----- Dataset entries -----

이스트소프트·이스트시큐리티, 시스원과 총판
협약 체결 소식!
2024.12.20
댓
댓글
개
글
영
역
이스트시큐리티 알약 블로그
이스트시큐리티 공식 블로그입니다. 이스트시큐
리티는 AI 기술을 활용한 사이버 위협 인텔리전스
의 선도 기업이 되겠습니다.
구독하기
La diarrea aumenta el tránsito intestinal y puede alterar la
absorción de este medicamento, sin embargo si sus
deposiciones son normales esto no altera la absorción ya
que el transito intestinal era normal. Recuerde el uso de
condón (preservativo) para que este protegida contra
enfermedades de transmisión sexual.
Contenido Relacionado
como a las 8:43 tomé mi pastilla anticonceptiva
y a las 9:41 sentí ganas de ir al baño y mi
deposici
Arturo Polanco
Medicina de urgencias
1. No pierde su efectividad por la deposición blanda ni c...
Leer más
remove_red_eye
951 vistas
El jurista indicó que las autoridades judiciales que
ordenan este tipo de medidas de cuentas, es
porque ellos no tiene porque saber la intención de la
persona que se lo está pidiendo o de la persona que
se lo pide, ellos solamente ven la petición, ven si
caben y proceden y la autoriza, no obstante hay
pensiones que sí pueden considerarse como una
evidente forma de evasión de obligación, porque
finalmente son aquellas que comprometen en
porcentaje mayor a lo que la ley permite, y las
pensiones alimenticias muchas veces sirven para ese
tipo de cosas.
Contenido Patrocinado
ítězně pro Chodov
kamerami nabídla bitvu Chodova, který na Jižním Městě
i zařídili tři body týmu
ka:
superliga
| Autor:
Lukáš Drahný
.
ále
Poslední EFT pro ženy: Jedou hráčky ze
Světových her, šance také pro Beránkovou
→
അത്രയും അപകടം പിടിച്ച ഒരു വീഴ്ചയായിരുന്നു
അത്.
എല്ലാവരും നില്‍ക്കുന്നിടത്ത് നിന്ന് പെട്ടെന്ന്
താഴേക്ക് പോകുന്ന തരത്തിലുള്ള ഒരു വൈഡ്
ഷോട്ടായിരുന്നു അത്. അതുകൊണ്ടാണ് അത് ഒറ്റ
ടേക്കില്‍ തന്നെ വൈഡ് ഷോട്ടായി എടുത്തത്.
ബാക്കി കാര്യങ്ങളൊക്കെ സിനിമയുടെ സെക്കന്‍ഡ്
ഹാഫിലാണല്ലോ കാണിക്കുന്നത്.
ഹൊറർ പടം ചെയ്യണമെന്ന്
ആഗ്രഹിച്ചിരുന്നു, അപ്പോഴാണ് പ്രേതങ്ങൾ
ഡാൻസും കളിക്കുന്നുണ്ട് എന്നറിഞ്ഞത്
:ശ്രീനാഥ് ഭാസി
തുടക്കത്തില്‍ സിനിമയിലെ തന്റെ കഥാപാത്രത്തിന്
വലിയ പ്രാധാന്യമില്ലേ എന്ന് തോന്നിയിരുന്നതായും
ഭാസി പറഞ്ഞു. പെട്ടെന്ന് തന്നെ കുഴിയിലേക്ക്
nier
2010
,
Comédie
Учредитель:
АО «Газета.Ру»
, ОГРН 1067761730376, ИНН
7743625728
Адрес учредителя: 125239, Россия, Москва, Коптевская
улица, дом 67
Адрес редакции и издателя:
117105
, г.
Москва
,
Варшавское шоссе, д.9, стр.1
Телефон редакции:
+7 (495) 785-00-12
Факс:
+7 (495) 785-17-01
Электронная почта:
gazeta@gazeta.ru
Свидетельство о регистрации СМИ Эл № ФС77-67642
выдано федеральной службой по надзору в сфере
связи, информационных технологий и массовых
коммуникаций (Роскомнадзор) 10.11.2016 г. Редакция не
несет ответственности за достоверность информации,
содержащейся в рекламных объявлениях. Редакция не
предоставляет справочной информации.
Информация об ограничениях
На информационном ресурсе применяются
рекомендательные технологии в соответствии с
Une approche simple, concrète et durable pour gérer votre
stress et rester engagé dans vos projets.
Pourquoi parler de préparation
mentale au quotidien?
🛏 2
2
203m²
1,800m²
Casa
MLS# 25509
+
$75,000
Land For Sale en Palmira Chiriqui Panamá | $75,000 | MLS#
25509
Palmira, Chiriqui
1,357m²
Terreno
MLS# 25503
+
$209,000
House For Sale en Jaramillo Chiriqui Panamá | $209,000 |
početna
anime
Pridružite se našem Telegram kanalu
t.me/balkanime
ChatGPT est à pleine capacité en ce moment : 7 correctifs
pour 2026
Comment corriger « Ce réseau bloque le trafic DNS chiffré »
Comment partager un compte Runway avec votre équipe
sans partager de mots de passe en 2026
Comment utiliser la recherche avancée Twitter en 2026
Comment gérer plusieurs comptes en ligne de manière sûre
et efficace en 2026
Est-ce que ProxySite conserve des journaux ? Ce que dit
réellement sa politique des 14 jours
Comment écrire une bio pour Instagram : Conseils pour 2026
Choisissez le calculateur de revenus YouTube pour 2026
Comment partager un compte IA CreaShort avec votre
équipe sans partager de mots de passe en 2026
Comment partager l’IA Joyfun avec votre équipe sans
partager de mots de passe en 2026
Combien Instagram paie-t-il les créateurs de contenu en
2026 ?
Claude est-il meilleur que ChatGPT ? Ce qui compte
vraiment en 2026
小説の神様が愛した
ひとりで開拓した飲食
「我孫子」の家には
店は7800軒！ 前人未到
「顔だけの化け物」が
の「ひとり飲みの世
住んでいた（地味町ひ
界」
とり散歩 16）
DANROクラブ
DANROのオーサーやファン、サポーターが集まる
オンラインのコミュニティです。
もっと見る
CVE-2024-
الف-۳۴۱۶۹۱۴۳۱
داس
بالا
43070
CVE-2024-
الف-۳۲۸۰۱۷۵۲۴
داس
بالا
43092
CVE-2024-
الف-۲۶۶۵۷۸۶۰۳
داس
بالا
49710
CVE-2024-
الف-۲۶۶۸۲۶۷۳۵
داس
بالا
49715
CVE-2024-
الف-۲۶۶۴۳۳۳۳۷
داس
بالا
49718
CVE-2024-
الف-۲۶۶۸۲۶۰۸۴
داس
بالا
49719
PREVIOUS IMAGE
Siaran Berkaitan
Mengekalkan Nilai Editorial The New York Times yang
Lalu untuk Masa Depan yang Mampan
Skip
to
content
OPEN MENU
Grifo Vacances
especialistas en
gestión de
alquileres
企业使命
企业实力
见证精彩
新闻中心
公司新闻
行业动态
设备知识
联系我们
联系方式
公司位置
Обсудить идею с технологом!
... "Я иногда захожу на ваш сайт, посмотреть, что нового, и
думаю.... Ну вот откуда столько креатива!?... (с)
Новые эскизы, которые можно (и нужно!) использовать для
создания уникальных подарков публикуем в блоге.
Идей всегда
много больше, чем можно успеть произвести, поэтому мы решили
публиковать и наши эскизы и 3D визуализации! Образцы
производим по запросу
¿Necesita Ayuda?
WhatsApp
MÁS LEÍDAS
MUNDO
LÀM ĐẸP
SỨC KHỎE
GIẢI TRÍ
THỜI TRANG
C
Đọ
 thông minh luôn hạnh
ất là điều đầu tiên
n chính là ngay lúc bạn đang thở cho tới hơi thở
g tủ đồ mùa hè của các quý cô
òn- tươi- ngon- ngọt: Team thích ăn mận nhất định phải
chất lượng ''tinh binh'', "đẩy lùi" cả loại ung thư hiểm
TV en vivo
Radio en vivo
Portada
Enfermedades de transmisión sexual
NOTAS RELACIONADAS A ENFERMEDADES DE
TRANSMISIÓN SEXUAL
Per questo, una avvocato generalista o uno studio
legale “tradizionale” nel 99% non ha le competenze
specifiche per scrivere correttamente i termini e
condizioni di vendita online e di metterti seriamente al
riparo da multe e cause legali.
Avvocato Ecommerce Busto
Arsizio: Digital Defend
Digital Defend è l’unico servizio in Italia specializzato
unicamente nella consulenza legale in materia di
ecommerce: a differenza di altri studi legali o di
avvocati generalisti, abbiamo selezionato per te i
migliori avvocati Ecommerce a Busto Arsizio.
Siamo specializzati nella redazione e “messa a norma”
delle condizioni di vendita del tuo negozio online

-----

To-do item = From the listing above, return the lines starting at the one with "PREVIOUS IMAGE" and ending at the one with "ất là điều đầu tiên", both kept, exactly as they appear and nothing more.

Response box =
PREVIOUS IMAGE
Siaran Berkaitan
Mengekalkan Nilai Editorial The New York Times yang
Lalu untuk Masa Depan yang Mampan
Skip
to
content
OPEN MENU
Grifo Vacances
especialistas en
gestión de
alquileres
企业使命
企业实力
见证精彩
新闻中心
公司新闻
行业动态
设备知识
联系我们
联系方式
公司位置
Обсудить идею с технологом!
... "Я иногда захожу на ваш сайт, посмотреть, что нового, и
думаю.... Ну вот откуда столько креатива!?... (с)
Новые эскизы, которые можно (и нужно!) использовать для
создания уникальных подарков публикуем в блоге.
Идей всегда
много больше, чем можно успеть произвести, поэтому мы решили
публиковать и наши эскизы и 3D визуализации! Образцы
производим по запросу
¿Necesita Ayuda?
WhatsApp
MÁS LEÍDAS
MUNDO
LÀM ĐẸP
SỨC KHỎE
GIẢI TRÍ
THỜI TRANG
C
Đọ
 thông minh luôn hạnh
ất là điều đầu tiên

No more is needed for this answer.